Arrestato a 54 anni, nell’estate del 1983, con l’accusa di appartenere alla Nuova camorra organizzata di Raffaele Cutolo, trascorse sette mesi in carcere prima dei domiciliari e in quei mesi scrisse 45 lettere a Francesca Scopelliti, la donna amata, sfogandosi dal carcere di Regina Coeli, ma, allo stesso tempo, facendole coraggio.
“Non piangere, ti prego” le dice nelle lettere raccolte dopo più di trent’anni da quel terribile errore giudiziario che devastò la vita di un uomo.

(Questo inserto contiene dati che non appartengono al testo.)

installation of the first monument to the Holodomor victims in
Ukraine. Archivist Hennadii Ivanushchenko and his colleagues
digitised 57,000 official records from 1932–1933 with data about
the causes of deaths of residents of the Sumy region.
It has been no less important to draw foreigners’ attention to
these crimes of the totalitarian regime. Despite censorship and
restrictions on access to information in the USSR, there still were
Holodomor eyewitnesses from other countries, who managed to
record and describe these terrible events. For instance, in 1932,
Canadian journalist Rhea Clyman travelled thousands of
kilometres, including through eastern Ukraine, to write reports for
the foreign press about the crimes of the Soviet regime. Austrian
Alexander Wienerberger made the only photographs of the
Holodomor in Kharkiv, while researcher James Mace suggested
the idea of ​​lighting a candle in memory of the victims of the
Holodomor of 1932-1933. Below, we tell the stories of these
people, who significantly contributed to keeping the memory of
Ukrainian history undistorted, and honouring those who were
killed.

“Lettere a Francesca” è un libro che racconta la solitudine e l’annichilimento di un innocente in prigione, il volto di Portobello amato dagli italiani che in poco tempo viene disprezzato e sottoposto al processo mediatico.

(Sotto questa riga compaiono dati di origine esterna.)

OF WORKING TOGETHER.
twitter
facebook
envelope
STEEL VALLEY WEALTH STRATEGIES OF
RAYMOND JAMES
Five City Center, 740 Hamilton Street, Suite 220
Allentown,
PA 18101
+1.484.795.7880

“Se io cedessi sarebbe un disonore“[…]”Sai che scriveva Napoleone a sua madre? Una cosa molto dolce, che ripeto a te: State sana. Altrimenti, non avrei più nessuno, superiore a me. Ed è tutto, Francesca. Capito, mon Général?”.
In carcere si restringe l’orizzonte della vita. La vivibilità è ridotta ad un tavolo, un letto, un lavabo; si dubita quasi di esistere, addirittura di essere mai esistiti. Le racconta di una cella ignobile, quasi una caverna, stretti in sette, tutto tristissimo, sotto un sole che nell’ora d’aria sembra quasi beffardo.
“Sai, (non te la prendere, lo dico a te e alla memoria dolcissima di mio padre) sto odiando il Sud. Non è giusto lo so, ma la mia aspirazione ad un passaporto norvegese va facendosi irresistibile“.
Mentre si dissolveva totalmente la sua fiducia nella giustizia e nelle istituzioni, gli restava soltanto l’amore per Francesca. Che guardava il mare per lui.
Grazie per aver ricordato con giusta emozione quel terribile errore giudiziario che non solo devastò la vita di un uomo onesto e della sua famiglia ma lo portò pian piano alla morte.
Giustizia vera non fu fatta : i giudici che lo condannarono ingiustamente, continuarono il loro lavoro e fecero, nonostante tutto, anche carriera in Magistratura.
Tortora non cedette perché era ben cosciente che la verità non può piegarsi ne al ricatto ne alla menzogna. Grande lezione di civiltà.
Proprio così, la magistratura non pagò per le sue colpe, ritratto di un’Italia non molto diversa da quella di oggi. La ringrazio per aver apprezzato.